Task statement >> How many lines below include the string "LAYER"? State the number alone.
↓
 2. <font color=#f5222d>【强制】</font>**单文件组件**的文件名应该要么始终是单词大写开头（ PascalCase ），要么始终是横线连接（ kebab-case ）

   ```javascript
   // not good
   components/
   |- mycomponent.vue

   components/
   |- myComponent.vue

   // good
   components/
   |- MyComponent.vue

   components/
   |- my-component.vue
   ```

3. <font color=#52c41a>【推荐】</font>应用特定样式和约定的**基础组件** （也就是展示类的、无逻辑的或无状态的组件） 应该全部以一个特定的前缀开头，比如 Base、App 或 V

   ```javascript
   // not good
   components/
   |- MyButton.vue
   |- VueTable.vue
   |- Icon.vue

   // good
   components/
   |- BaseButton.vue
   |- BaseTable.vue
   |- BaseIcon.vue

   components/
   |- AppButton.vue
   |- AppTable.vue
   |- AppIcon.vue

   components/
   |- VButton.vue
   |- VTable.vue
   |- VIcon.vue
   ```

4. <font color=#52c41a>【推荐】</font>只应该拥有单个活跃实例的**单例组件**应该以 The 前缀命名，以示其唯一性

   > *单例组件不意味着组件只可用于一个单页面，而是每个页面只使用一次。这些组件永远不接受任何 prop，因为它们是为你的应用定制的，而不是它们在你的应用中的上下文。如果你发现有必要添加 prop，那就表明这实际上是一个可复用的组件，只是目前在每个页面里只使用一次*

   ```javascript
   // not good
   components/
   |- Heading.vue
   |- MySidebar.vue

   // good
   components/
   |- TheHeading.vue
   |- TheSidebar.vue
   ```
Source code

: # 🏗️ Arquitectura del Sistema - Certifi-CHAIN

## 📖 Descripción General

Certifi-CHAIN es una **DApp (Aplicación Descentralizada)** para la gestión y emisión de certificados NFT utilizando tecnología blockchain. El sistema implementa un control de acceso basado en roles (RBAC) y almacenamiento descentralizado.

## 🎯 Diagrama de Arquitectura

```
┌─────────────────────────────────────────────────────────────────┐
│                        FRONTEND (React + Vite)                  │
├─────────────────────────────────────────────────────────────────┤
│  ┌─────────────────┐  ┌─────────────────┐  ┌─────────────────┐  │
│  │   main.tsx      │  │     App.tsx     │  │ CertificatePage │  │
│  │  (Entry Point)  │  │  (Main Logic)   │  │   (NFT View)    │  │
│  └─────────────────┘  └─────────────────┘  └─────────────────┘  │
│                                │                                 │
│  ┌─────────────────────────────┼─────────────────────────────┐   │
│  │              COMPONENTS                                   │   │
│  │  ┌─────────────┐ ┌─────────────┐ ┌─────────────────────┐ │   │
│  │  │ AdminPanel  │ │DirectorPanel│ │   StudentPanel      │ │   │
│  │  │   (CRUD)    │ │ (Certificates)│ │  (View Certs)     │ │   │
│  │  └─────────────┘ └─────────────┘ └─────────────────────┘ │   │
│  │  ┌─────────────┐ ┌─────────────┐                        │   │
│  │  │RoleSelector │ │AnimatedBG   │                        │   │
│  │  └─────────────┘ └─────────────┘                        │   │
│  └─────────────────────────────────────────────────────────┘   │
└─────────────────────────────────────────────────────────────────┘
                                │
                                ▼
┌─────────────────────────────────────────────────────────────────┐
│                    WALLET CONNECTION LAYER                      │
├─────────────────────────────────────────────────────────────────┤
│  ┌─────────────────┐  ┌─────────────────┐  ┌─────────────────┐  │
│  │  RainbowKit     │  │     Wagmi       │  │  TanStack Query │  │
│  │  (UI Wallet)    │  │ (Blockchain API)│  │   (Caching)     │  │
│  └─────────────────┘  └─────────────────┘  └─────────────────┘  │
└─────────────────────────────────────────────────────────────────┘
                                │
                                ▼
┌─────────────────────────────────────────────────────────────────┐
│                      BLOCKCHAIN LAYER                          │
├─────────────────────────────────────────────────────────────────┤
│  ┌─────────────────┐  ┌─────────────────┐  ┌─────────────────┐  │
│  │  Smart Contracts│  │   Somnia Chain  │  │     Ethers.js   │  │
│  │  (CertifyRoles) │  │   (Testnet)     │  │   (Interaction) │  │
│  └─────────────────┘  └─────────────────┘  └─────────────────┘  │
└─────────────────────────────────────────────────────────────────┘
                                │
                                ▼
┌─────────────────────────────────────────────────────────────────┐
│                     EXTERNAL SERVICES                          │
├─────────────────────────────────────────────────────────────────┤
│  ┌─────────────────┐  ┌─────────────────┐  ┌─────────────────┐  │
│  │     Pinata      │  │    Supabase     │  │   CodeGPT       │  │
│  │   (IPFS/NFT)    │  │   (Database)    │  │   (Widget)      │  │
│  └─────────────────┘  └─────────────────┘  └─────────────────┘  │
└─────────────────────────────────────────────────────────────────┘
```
↑
Solution >> 2